# Moving to Mexico



## eriver70 (Nov 27, 2008)

I am relocating to Mexico City from US and plan to fly there on FMT. I am 39 and retired and receive compensation from Veterans Affairs and Social Security.

Which would be better to do apply for FM3 or FM2? What documents will I need ? IS there health exams? How long is process to get FM2 or FM3?

Thanks


----------



## RVGRINGO (May 16, 2007)

If you plan to become 'inmigrado' or a naturalized Mexican citizen, then the FM2 will speed your process. It does cost more than the FM3 but you would only have to keep it for five years. However, if you wish to remain on an FM3 and not have any travel restrictions outside of Mexico, you may do that. You can apply to change from an FM3 to an FM2 at any time, if your plans change. There is no health exam. You will need your passport, marriage certificate if married, birth certificate, proof of address in Mexico (utility bills, lease, etc.), small photos, your FMT and the necessary cash. When you go to INM to apply, they will give you a list of the requirements and the forms to make the payment of the fee at any bank. There may be nearby papelerias or other agents if you need help filling out the forms.

Collected data
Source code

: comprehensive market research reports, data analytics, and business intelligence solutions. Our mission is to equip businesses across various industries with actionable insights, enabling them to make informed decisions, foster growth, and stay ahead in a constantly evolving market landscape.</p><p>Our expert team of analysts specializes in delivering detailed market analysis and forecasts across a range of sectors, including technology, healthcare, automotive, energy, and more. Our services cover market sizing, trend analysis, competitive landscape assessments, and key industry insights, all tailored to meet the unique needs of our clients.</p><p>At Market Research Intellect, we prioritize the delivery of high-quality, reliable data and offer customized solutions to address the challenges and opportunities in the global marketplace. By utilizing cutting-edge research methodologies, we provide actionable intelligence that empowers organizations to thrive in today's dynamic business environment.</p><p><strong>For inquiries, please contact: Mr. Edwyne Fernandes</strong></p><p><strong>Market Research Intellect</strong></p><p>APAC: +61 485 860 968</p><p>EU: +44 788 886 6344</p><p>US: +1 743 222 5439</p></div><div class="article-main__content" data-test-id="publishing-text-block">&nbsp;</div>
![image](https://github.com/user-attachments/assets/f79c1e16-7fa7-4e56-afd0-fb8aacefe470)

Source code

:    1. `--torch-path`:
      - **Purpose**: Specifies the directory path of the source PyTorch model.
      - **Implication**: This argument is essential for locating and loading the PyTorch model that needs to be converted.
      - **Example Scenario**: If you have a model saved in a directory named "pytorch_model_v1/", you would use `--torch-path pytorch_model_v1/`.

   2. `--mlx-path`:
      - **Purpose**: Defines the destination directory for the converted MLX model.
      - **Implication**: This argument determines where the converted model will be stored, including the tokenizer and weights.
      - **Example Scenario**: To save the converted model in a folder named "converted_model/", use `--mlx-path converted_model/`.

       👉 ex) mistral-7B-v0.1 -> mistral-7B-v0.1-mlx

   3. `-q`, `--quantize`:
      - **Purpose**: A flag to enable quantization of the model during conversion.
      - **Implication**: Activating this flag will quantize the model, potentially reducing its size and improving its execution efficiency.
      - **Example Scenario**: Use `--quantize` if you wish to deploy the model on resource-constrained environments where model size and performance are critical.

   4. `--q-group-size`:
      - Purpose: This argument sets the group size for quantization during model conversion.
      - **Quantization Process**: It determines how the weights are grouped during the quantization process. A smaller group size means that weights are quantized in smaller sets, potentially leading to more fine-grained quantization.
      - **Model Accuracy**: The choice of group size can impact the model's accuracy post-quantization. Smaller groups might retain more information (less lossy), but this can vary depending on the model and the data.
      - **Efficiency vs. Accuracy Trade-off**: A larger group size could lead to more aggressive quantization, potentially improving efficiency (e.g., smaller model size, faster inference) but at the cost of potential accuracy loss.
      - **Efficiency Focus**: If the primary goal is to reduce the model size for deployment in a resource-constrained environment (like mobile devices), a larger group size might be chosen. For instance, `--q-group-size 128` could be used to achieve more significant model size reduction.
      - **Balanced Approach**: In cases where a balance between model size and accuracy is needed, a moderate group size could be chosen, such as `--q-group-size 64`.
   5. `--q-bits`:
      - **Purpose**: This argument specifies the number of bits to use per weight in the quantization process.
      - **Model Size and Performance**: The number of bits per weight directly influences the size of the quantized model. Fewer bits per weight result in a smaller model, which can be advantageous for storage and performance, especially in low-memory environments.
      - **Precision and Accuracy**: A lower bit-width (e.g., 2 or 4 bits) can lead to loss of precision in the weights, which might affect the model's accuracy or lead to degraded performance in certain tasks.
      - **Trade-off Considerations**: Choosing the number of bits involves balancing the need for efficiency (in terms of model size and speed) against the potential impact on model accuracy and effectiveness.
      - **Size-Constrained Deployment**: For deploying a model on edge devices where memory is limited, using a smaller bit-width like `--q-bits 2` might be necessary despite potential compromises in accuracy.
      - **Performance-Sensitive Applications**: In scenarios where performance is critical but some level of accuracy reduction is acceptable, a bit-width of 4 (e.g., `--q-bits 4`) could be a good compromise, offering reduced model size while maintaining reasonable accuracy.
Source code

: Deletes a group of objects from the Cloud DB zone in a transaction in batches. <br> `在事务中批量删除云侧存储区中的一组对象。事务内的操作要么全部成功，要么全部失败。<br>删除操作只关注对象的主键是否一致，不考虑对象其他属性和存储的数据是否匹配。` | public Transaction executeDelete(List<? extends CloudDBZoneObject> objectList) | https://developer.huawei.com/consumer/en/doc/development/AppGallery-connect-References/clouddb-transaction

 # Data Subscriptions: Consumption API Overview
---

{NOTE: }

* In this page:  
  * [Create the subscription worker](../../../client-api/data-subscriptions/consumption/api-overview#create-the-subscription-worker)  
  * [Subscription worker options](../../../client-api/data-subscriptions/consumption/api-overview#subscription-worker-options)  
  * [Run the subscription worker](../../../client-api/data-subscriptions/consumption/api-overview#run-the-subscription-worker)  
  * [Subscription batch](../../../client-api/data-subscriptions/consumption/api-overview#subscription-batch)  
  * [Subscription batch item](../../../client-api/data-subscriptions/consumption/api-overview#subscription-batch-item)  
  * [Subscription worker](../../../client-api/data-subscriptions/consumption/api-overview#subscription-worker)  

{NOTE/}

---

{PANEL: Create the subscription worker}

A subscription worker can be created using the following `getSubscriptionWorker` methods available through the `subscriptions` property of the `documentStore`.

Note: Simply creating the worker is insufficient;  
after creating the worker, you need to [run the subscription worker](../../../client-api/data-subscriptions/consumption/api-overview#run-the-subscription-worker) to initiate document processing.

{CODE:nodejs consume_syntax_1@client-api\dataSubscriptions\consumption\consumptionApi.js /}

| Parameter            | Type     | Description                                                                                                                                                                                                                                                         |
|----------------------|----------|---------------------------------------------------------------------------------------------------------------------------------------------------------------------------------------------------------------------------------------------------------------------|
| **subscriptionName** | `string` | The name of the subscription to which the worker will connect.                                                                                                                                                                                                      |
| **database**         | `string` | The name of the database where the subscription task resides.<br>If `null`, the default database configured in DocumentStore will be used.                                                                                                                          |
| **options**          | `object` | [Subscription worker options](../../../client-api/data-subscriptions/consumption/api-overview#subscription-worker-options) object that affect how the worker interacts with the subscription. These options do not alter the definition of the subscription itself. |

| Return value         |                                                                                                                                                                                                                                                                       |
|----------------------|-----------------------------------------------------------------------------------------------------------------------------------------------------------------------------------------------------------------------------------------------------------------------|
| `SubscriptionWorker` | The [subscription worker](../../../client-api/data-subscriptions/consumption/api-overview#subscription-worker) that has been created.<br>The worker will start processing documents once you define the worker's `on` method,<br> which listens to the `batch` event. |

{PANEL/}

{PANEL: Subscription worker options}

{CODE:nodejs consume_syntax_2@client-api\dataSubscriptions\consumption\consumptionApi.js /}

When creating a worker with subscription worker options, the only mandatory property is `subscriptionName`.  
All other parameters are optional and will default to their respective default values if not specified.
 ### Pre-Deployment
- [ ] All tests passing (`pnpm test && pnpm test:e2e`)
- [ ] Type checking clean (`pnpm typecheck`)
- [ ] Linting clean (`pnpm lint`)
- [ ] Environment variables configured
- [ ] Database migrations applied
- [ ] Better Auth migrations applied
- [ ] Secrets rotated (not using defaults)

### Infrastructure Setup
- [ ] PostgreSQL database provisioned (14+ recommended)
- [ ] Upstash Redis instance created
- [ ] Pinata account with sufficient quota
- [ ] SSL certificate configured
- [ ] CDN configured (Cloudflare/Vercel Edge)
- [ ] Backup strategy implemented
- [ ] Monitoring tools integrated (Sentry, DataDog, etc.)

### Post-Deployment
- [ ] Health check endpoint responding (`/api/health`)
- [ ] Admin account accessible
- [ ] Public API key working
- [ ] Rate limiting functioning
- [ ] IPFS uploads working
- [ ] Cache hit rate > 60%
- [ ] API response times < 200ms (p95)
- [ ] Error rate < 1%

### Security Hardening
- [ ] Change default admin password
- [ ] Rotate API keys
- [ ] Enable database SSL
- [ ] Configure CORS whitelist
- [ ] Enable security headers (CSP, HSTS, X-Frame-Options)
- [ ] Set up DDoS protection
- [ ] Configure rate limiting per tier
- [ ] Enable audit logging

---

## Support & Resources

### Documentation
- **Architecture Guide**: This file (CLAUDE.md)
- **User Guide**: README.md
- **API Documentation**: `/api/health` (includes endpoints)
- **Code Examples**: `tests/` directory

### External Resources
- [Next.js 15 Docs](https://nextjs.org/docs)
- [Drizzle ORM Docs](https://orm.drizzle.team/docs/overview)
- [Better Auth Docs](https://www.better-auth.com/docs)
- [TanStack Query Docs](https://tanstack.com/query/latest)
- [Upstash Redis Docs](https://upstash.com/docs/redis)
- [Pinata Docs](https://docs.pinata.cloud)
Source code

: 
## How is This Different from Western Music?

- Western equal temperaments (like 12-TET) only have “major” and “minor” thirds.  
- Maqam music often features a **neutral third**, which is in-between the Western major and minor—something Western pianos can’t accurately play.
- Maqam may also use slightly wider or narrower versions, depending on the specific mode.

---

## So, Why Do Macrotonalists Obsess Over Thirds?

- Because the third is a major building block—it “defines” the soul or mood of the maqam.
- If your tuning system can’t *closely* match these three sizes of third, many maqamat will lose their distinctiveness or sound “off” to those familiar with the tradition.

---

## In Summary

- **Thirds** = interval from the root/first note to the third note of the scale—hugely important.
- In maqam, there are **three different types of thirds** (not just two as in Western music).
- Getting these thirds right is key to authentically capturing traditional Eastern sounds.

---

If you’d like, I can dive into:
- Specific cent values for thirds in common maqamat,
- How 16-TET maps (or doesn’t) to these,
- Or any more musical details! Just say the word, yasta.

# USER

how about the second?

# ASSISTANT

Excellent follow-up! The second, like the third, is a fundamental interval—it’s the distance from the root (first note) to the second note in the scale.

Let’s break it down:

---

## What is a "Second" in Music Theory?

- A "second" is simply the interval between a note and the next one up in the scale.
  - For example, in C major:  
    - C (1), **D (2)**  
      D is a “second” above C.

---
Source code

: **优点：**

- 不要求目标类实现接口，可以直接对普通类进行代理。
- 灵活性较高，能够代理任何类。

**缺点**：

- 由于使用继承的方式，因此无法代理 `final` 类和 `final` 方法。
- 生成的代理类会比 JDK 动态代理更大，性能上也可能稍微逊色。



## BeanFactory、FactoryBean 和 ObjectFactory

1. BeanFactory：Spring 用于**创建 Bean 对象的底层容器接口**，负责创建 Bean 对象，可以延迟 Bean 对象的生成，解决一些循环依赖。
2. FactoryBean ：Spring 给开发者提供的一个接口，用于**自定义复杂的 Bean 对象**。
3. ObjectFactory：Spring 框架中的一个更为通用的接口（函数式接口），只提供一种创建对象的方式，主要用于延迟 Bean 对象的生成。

Check your understanding:
**1)** Copy the thread about moving to Mexico from the words "## eriver70 (Nov" through the words "(May 16, 2007)", replacing "relocating" with "moving".
**2)** In the thread about moving to Mexico, is a health exam required for the FM2 or FM3, according to the reply?

Results by task:
**1)**
## eriver70 (Nov 27, 2008)

I am moving to Mexico City from US and plan to fly there on FMT. I am 39 and retired and receive compensation from Veterans Affairs and Social Security.

Which would be better to do apply for FM3 or FM2? What documents will I need ? IS there health exams? How long is process to get FM2 or FM3?

Thanks


----------



## RVGRINGO (May 16, 2007)

**2)** No, there is no health exam.